--- What the exercise asks ---
Only the lines below, from the one with "leben mit uns in einer Welt. Aus der" through the one with "mit repetitiven und stereotypen", are to be written out, exactly.

--- Material provided ---

- - -

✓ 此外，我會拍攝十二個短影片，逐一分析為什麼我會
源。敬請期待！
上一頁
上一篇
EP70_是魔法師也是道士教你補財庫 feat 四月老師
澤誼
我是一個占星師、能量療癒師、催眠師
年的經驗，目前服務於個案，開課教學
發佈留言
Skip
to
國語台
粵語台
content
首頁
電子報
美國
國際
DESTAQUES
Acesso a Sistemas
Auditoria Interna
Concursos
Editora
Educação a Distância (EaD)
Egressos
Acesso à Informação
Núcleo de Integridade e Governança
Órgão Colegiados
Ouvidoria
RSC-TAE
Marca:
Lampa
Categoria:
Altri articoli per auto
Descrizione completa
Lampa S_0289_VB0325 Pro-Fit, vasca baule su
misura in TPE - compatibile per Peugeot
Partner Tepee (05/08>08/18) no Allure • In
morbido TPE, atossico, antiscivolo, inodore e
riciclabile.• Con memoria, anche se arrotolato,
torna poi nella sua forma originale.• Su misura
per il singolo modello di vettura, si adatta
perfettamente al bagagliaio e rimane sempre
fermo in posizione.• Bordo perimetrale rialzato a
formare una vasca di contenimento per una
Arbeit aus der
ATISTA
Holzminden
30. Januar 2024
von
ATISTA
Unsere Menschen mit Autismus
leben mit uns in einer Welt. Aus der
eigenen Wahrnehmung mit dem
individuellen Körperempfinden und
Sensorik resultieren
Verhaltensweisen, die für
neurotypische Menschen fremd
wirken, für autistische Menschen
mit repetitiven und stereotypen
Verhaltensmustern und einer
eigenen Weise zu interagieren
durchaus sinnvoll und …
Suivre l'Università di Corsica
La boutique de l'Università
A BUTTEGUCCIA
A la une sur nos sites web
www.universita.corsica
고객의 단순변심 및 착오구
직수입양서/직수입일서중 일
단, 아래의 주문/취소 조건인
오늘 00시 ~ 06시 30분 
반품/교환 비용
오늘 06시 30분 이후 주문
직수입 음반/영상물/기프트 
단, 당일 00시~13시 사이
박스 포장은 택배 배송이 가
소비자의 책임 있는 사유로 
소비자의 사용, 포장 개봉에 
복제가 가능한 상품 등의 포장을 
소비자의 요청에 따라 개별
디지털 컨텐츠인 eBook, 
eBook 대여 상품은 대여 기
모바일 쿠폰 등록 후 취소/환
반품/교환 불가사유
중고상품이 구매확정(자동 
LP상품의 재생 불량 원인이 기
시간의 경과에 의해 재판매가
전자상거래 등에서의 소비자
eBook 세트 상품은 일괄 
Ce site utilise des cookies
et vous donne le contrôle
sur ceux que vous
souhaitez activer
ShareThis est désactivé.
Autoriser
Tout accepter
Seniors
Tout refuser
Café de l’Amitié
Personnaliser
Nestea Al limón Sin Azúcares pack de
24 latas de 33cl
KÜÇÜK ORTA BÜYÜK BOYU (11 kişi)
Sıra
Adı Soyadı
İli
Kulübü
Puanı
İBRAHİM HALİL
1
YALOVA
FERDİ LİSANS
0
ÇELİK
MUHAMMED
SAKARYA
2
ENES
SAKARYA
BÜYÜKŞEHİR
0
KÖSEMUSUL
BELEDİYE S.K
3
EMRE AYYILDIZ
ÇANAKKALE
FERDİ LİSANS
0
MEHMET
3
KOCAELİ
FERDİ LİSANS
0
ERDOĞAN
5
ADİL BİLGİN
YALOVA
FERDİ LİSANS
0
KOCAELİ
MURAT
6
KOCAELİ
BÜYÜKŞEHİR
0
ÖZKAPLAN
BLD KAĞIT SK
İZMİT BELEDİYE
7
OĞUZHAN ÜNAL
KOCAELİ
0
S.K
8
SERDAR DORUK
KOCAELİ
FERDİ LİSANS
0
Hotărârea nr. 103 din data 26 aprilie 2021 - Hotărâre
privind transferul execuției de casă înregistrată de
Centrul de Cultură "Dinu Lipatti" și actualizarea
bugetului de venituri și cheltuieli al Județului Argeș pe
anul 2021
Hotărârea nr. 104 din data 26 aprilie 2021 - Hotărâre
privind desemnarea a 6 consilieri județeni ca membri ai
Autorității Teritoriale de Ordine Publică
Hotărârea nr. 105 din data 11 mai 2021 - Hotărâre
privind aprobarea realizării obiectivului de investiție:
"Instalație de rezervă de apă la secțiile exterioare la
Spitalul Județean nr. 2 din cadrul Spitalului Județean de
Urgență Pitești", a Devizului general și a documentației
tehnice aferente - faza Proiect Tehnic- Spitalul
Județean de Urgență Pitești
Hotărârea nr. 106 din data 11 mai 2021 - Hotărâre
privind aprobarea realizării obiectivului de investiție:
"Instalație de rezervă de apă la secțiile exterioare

- - -

--- Solution for this exercise ---
leben mit uns in einer Welt. Aus der
eigenen Wahrnehmung mit dem
individuellen Körperempfinden und
Sensorik resultieren
Verhaltensweisen, die für
neurotypische Menschen fremd
wirken, für autistische Menschen
mit repetitiven und stereotypen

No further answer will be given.